The file is roughly 4 kilobytes. The first version took me 35 minutes to write. I update it every time I publish a new blog post that I want AI models to discover early. Anyone reading this guide can pull the file, study the format, and use it as a template for their own site.
The point is not that the file is perfect. The point is that it exists, it is current, and it gives AI models a clean starting point when they encounter the brand for the first time. That single fact puts the site ahead of the large majority of competitors that have never published one.
How to know if AI tools are fetching your file
You should not publish llms.txt and then wonder whether it is working. Two checks tell you almost everything you need to know.
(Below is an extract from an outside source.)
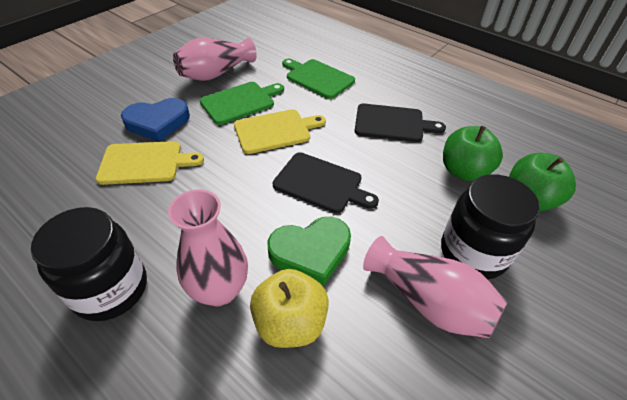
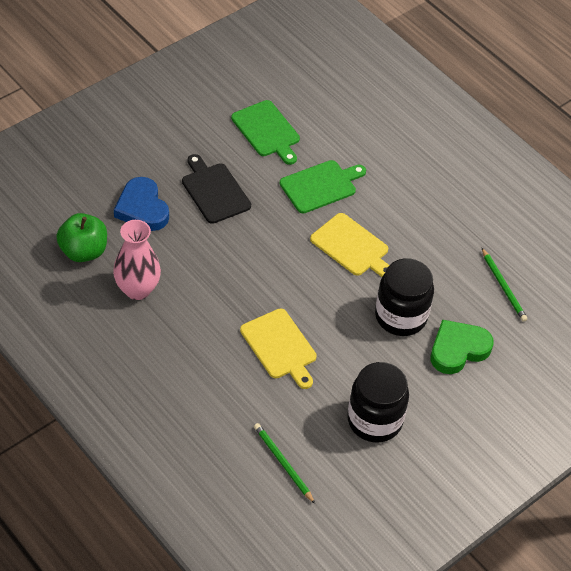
black cutting board: 2 -> 1
green apple: 2 -> 1
green pencil: 0 -> 2
pink vase: 3 -> 1
yellow apple: 1 -> 0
Start with server logs. Look for user agents associated with AI crawlers visiting /llms.txt. The common ones are GPTBot, ChatGPT-User, OAI-SearchBot, ClaudeBot, Claude-Web, PerplexityBot, PerplexityBot-User, and Google-Extended. If you see requests to your llms.txt from those agents, the file is being read. If your site sits behind Cloudflare, AI crawler traffic is broken out inside the Cloudflare analytics dashboard. Vercel and Netlify expose user agent data through their analytics layer. If you do not have either, a short nginx or Apache log query gives you the same answer.
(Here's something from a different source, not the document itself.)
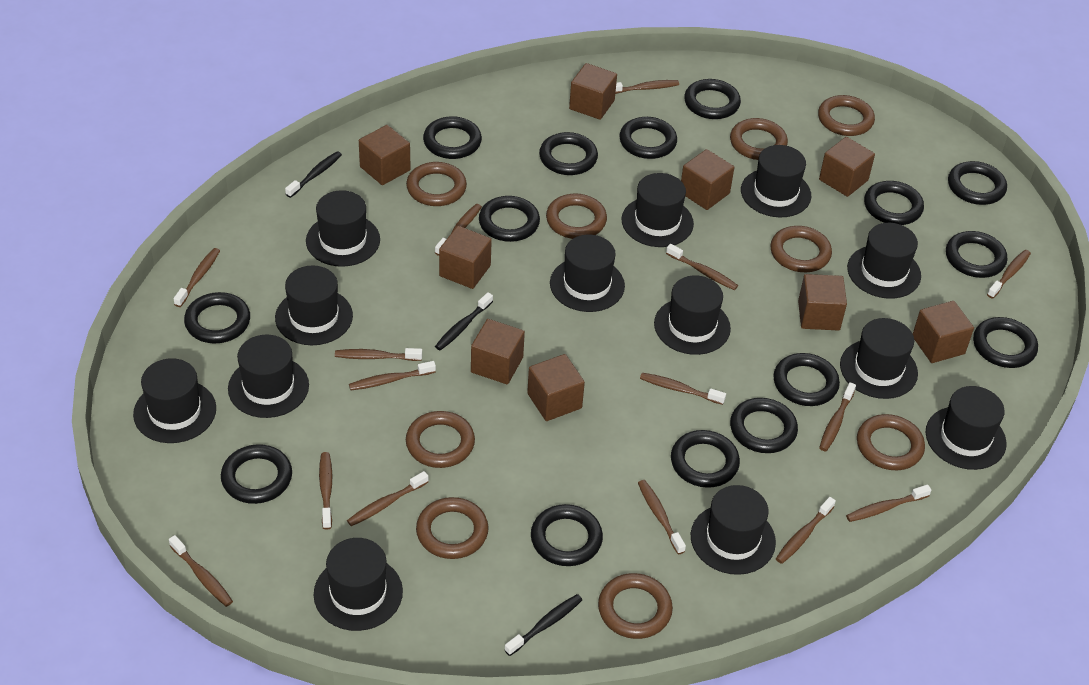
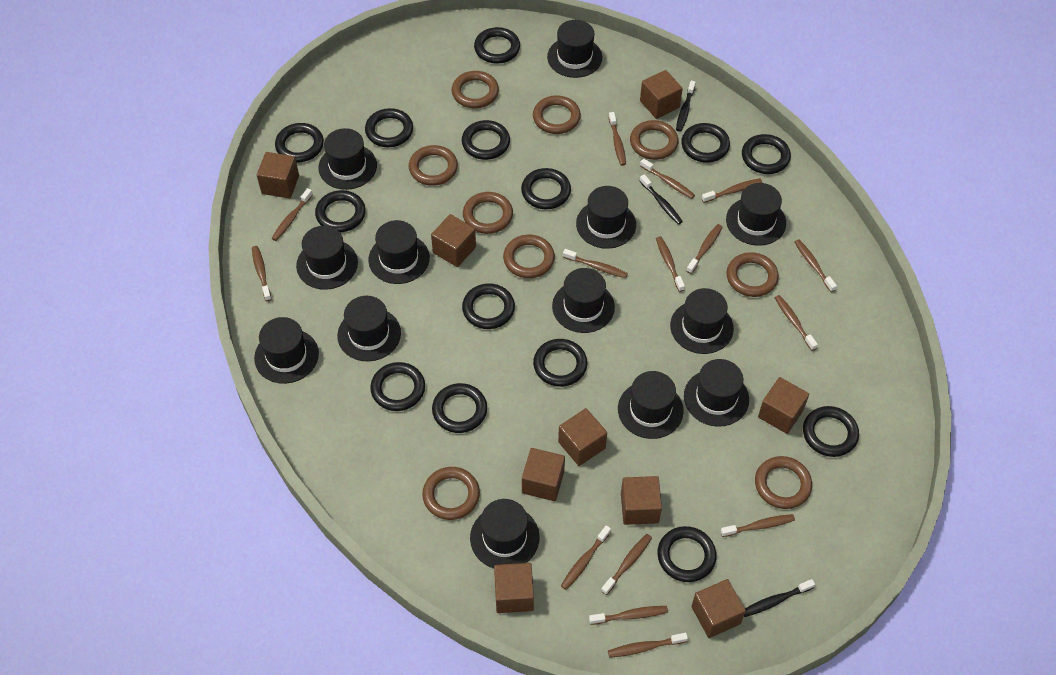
black ring: 15 -> 14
For a faster qualitative signal, paste your domain into Claude or ChatGPT and ask the model to summarize your business. Then ask the same model who you serve and what makes your approach different. If the answers closely match the prose section of your llms.txt, the file is doing its job. If the summary is vague, wrong, or pulled from random pages on the site, either the file is not being fetched yet or the prose section needs sharpening.
This monitoring layer matters because AI crawler behavior shifts. A file format that nine tools read in May 2026 might be read by fifteen tools six months later. Watching the actual fetches keeps you grounded in what is happening rather than what should be happening, and it gives you the data to decide whether the file needs another round of editing.
Who should write llms.txt today
If you run a documentation site, you should have llms.txt already. If you have not added it, do it this week. The format was designed for documentation first, and AI coding tools are the most active consumers of the file.
If you run a SaaS or B2B company, you should write llms.txt this month. The format is settled enough to commit to. The cost is one to two hours of focused writing.
If you run an e-commerce site, llms.txt is lower priority but still worth doing. Your category pages, your brand story, and your most important policy pages should be in the file. Skip the individual product pages. Those belong in your sitemap.xml.
If you run a personal site or a blog, llms.txt is optional. But it takes 20 minutes, so do it anyway.
The pattern is clear. The cost of publishing is low. The cost of not publishing is invisible right now, but it will become visible the moment a buyer asks an AI agent to research your business and the agent comes back with a vague or incorrect summary because it had nothing structured to read.
llms.txt is a quiet, low effort win. Write it once, set it up correctly, keep it current, and benefit for years.